Could European politicians be sitting up and finally paying real attention to climate breakdown? The last few months have seen strong rhetoric on a European Green Deal from the new European Commission, and the circle of interest around environmental destruction growing beyond the normal smaller circle of dedicated MEPs.
This increasing interest at a critical time was visible on Tuesday
afternoon, when Global Witness sat alongside the chairs of three European
Parliament committees, indigenous leaders, companies, and organisations such as
FERN and ClientEarth in the European Parliament and called for urgent action on
global deforestation.
With over 100 attendees there was standing room only and speakers issued a resounding collective call for the EU to take action now – by introducing binding due diligence to protect planet and people.
Deforestation is a major threat to our ability to avert climate breakdown, yet too few companies are taking the action needed to reduce or eliminate deforestation in their supply chains and financing. Powerful testimony from indigenous leaders in Brussels this week highlighted the huge impact destruction of the Amazon has on its people. It is time for European policy makers to listen to the demands of indigenous activists and land and environmental activists.
Even though nowadays green is the new black in our financial centres and corporate PR campaigns, big household names still have deforestation in their supply chains and still bankroll the destruction of the world’s largest forests with few apparent consequences or costs.
We recently found that a number of giant, global agribusinesses who have been razing forests to produce palm oil, beef and rubber have received financial backing from some of the biggest names in banking. They include some of the world’s top investment banks – Barclays, JP Morgan, Goldman Sachs, Bank of America and Morgan Stanley – as well as household European names like Santander, HSBC and Deutsche Bank. We were shocked to find that financial institutions based in the Europe were the biggest source of financing, after Brazil.
These revelations offer a snapshot not just of how international finance is driving deforestation and the destruction of lives and homes, but how a deep flaw lies at the heart of our financial system.

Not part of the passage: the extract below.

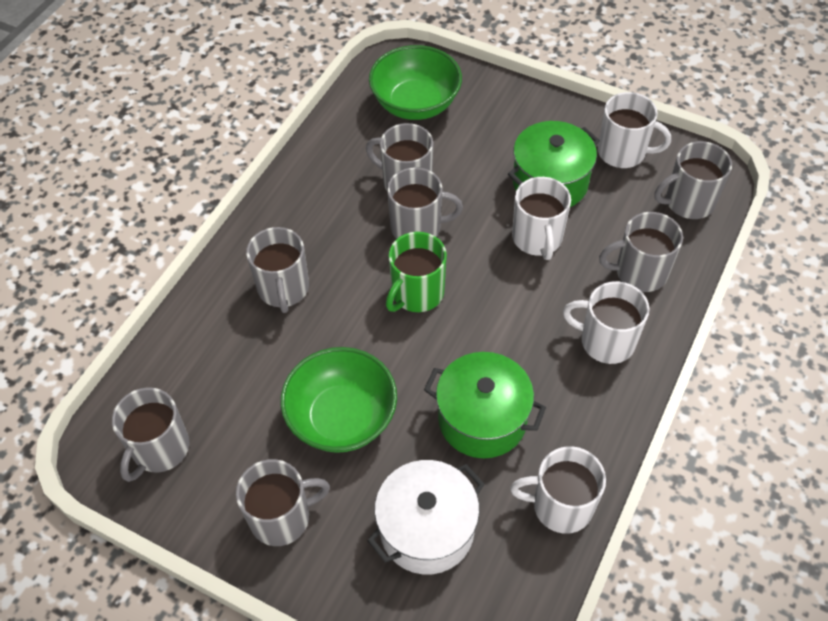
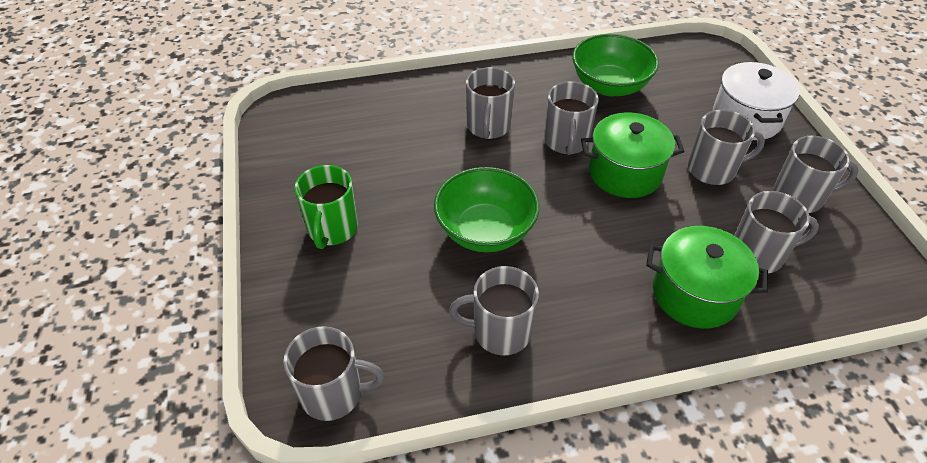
white mug: [510,446,606,534] [512,177,571,260] [563,281,649,364] [598,92,671,168] = 4 -> none = 0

Many banks and financiers have policies to tackle deforestation, or made public commitments in the same vein. But when they’ve collectively ploughed billions into companies actively destroying the world’s largest rainforests, it raises the question of whether these promises are worth the paper they’re written on. Rather than relying on flimsy assurances, we need legally binding rules in the form of mandatory due diligence to be put in place by the EU. These must ensure the financial sector and companies undertake checks on their supply chains and financing to identify, mitigate and prevent their impact on the environment and human rights.
Due diligence is an established business practice when it comes to commercial and legal risks. And some businesses are already doing this for environmental impact. There are even internationally agreed OECD guidelines, which set out how these checks should be undertaken in relation to environmental, social and governance issues. The EU has led the way on embedding due diligence in regulation for conflict minerals, timber and sustainable finance – in fact in our recent briefing we look at the lessons to learn from these sectors.

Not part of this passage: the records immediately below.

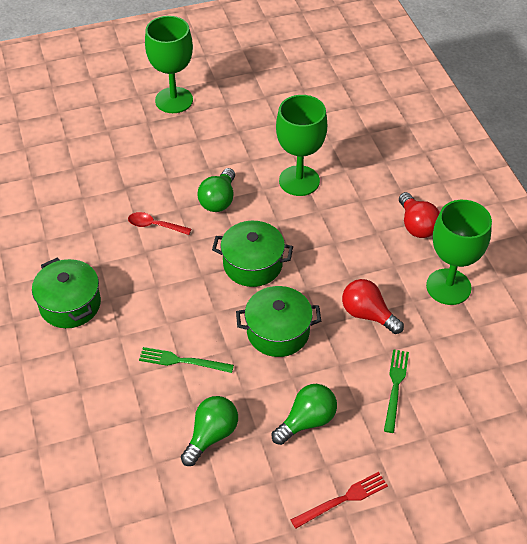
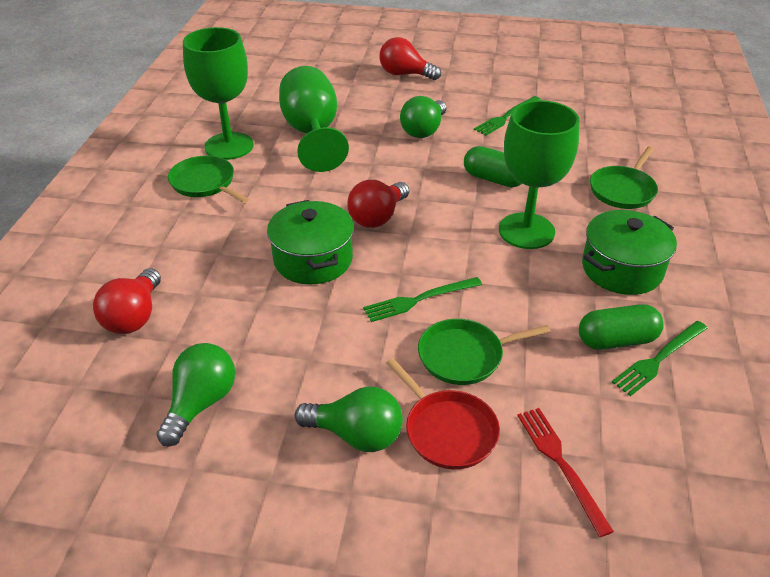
green capsule: none = 0 -> [464,146,522,187] [579,304,664,350] = 2
green fork: [139,347,234,373] [384,349,409,433] = 2 -> [363,277,482,322] [474,96,541,135] [612,321,708,396] = 3
green pan: none = 0 -> [168,156,249,203] [418,319,551,385] [590,146,658,209] = 3
green pot: [32,257,101,328] [212,221,293,287] [236,286,321,357] = 3 -> [267,200,354,284] [582,210,677,295] = 2
red light bulb: [342,279,404,334] [399,192,440,238] = 2 -> [93,268,161,334] [347,180,409,228] [379,37,441,80] = 3
red pan: none = 0 -> [386,358,500,469] = 1
red spoon: [128,212,191,235] = 1 -> none = 0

It is now down to the EU to embed this due diligence on deforestation risk as a norm via regulation so that all businesses routinely identify, mitigate and prevent these risks. This shift in corporate culture would see companies and financiers take responsibility for environmental and human rights impacts. This would level the playing field so companies who are prioritising the environment are not penalised by undercutting from those who are more reckless in the search of profit.
Tinkering with existing regulation is inadequate to meet the current challenge – for example addressing only illegal (and not unsustainable) deforestation through the EU’s Timber Regulation or addressing only what the very biggest companies report via the Non-Financial Reporting Directive.
Policy-makers should also beware of apparent quick fixes like labelling that will not embed the shift in corporate culture that is required. Experience shows that labelling and certification are fraught with problems of verification and enforcement. They also risk abdicating companies of their responsibility by shifting the choice to consumers. If all goods were deforestation-free consumers wouldn’t need a label – surely that should be the aspiration.
It is vital that regulation covers the role of finance, not just companies. Their cash is a crucial link in the supply chain – supplying the cash to fund the operations. The recent ground-breaking French law on due diligence applies the same requirements to companies and financial institutions and the EU should do the same. Otherwise, we risk letting finance off the hook and creating double standards when it comes to who can profit from destruction of the world’s forests.
Only schemes like due diligence – that require rigorous and ongoing checks, as well as mitigation and prevention of risks, throughout the supply and financing chain for all actors – including finance, will deliver the change required to ensure that companies take action to address the environmental impact of their operations.
This week, we left the European Parliament hopeful that its politicians could be the leading force in stopping the environmental destruction of our planet – by championing regulated global supply-chains and binding due diligence for companies and financiers. We hope this optimism isn’t misplaced, and that policymakers seize the opportunity to make a lasting difference for people and planet.